Explore Your Green
Conservation of green space will enhance hike, bike, recreational & nature watching opportunities for Clear Lake area residents in an area with a substantial shortage of park space.
Wildlife habitat will be expanded by creating wetlands for wading birds, ducks, amphibians, turtles, fish, and dragonflies, and by planting native trees, shrubs, grasses and wildflowers which support a wide variety of wildlife.
As development in the Clear Lake area has increased over the past 40 years, so too have flooding issues. It isn’t just named storms like Tropical Storm Allison, Hurricane Harvey, and Tropical Storm Imelda that have caused flooding. Smaller storm systems, even “pop up” thunderstorms that can produce several inches of rain within a few hours have caused street flooding and even home damage.
The construction of stormwater wetlands, led by wetland experts from Texas A&M Community Watershed Partners, is a key element to Exploration Green. As even greater amounts of storm water runoff from a number of area neighborhoods to the stormwater detention lakes, wetlands are needed to naturally filter the water as it flows in tributary streams to Horsepen Bayou, Armand Bayou, Clear Lake and on to Galveston Bay.
Conservancy experts, award-winning design organizations and citizen volunteers have all come together to create the Clear lake City Water Authority’s (CLCWA’s) Exploration Green Master Plan. SWA Group (Houston’s award-winning landscape architecture, planning and urban design firm with projects at Buffalo Bayou and Hermann Park) has applied advanced design approaches to citizen input to create the project’s master plan with numerous conservation elements.
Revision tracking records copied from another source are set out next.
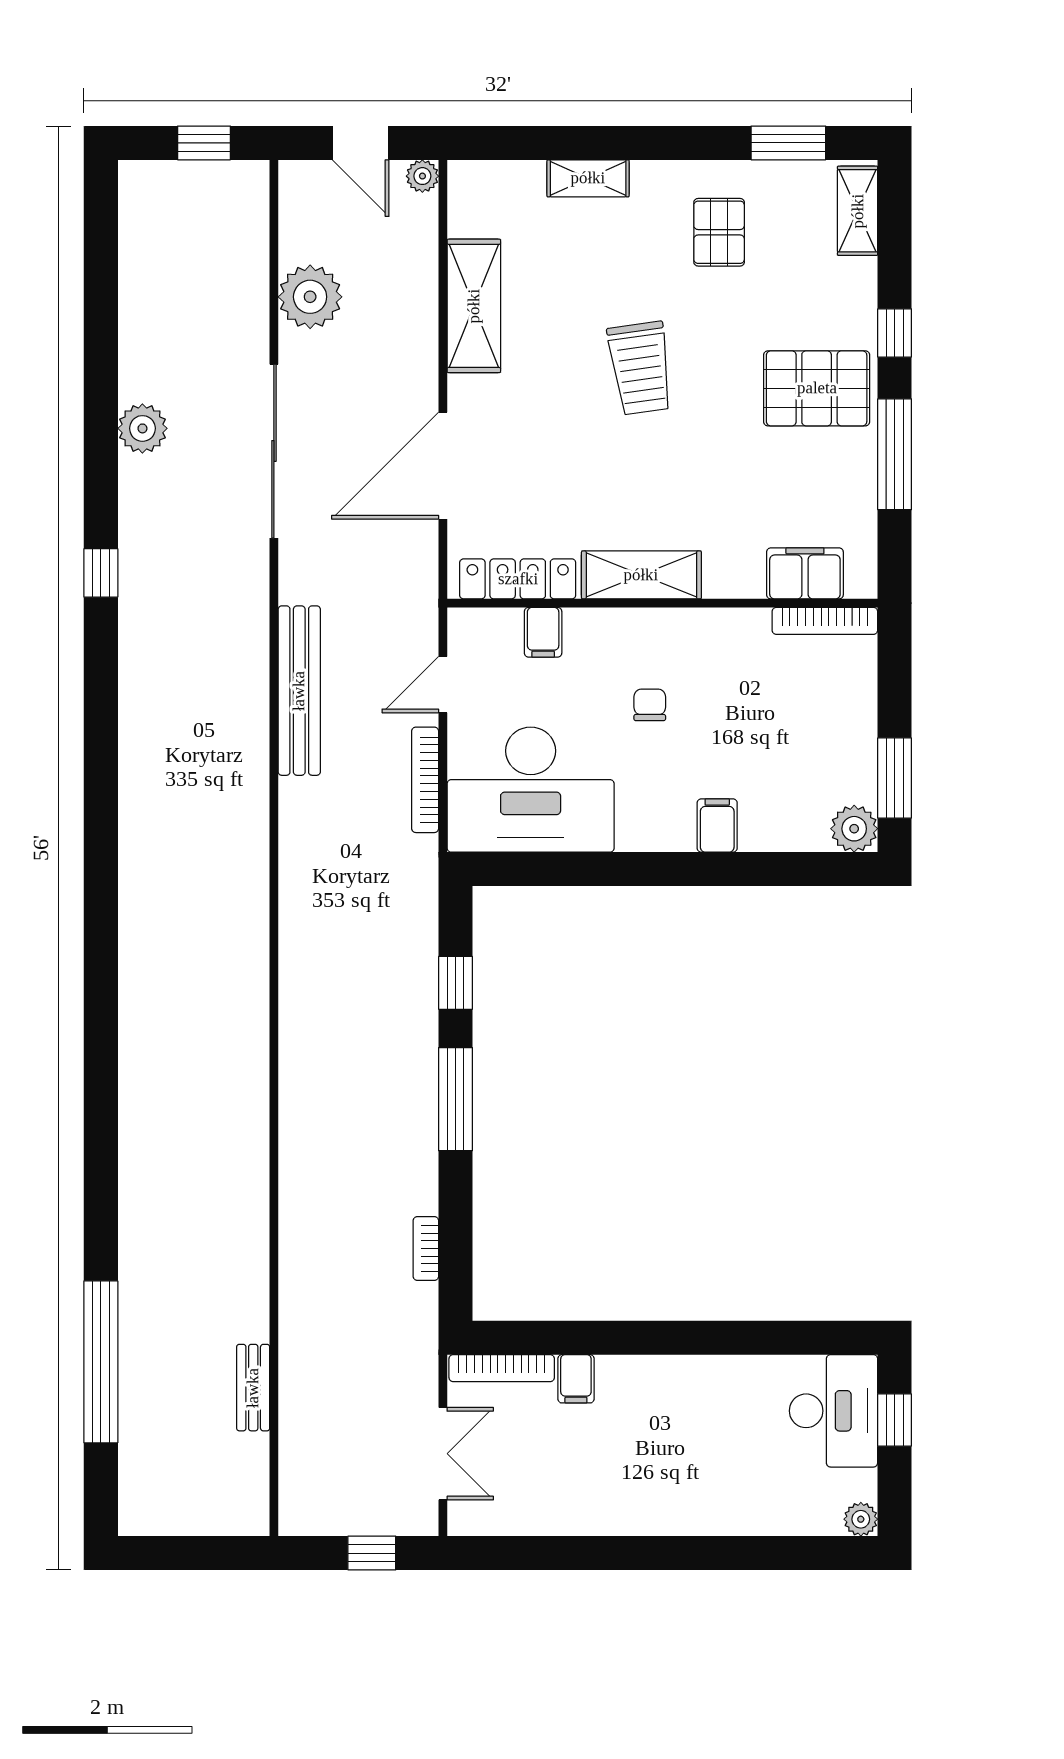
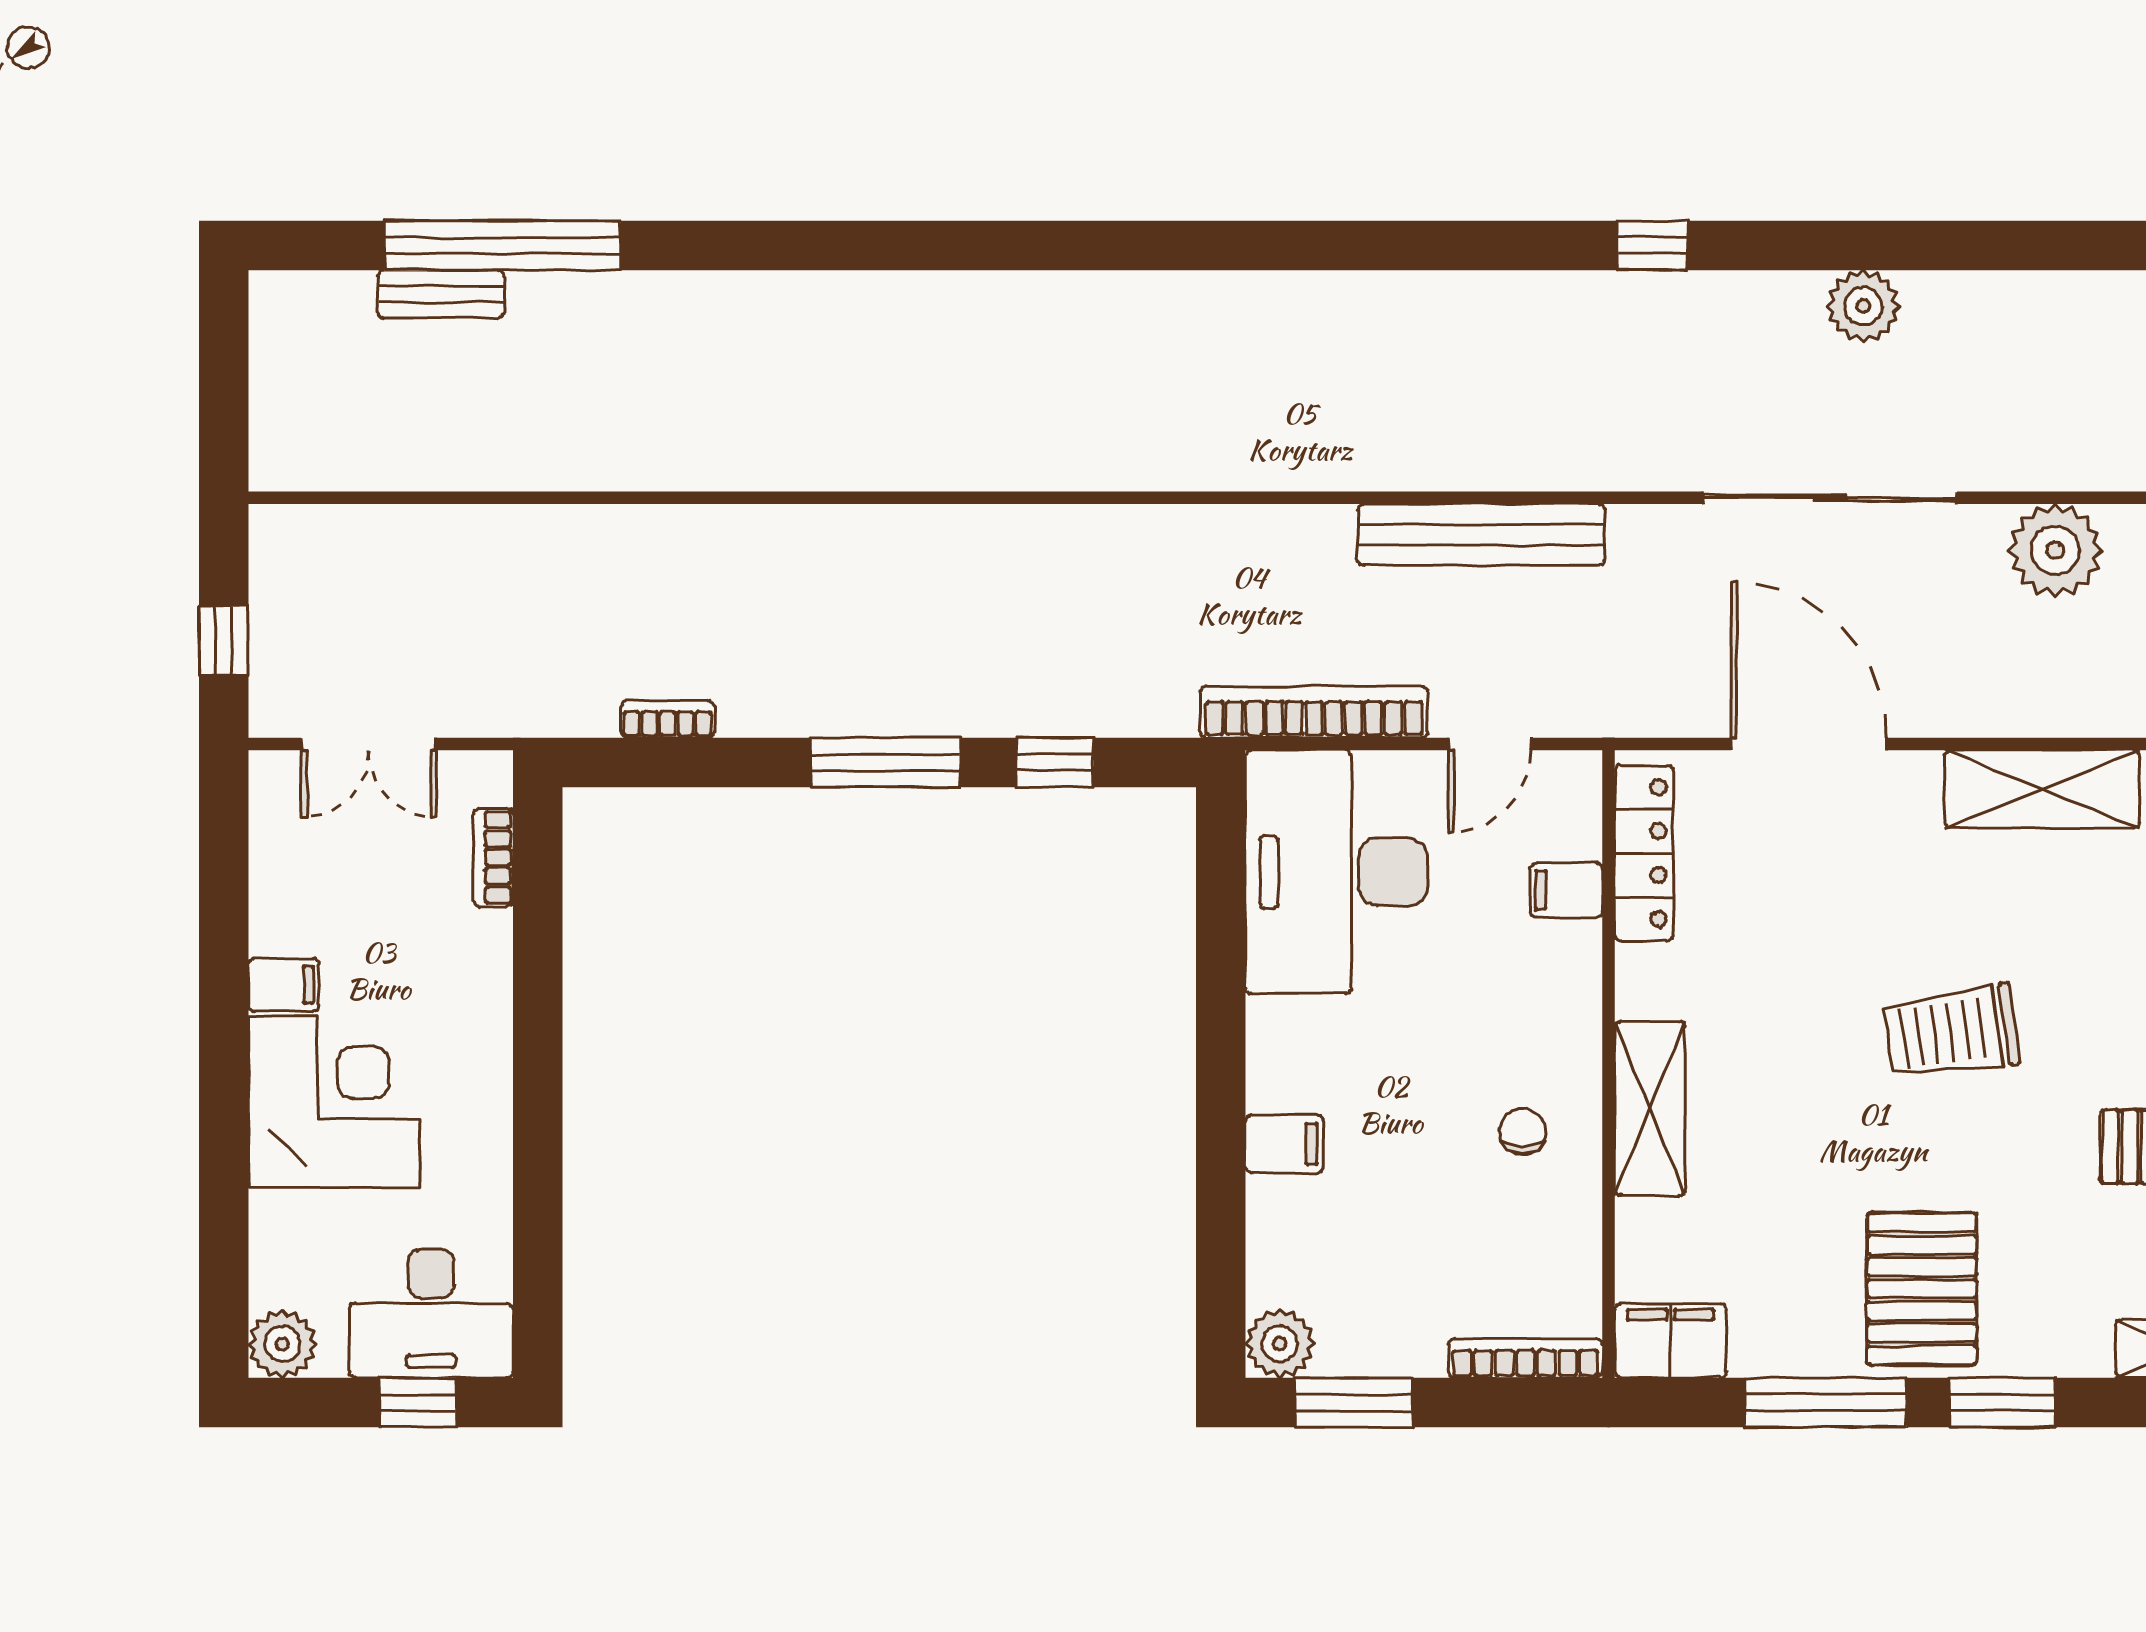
window: (895, 333) -> (2003, 1402), width x1.50
filing cabinet: (805, 573) -> (1671, 1341), moved, turned -90
shelving: (641, 575) -> (1650, 1109), moved
bookcase: (825, 621) -> (1526, 1358), moved, turned 90
door: (443, 685) -> (1490, 744), swing flipped
chair: (650, 705) -> (1523, 1131), moved, turned -90
bookcase: (425, 780) -> (1314, 712), width x1.48, depth x1.31
bookcase: (502, 1368) -> (493, 857), width x0.64
filing cabinet: (576, 1379) -> (284, 985), moved, turned 180
bench: (253, 1388) -> (441, 294), moved
corner desk: (688, 1477) -> (334, 1102), added
plant: (861, 1519) -> (282, 1344), width x1.38, depth x1.38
Active community engagement uniquely enabled the Clear Lake City Water Authority (CLCWA) to accomplish three things simultaneously: 1) create community resilience through large-scale stormwater detention project, 2) create a native habitat for local residents to enjoy near their homes, and 3) retrofit modern amenities such as hike and bike trail systems newer communities take for granted.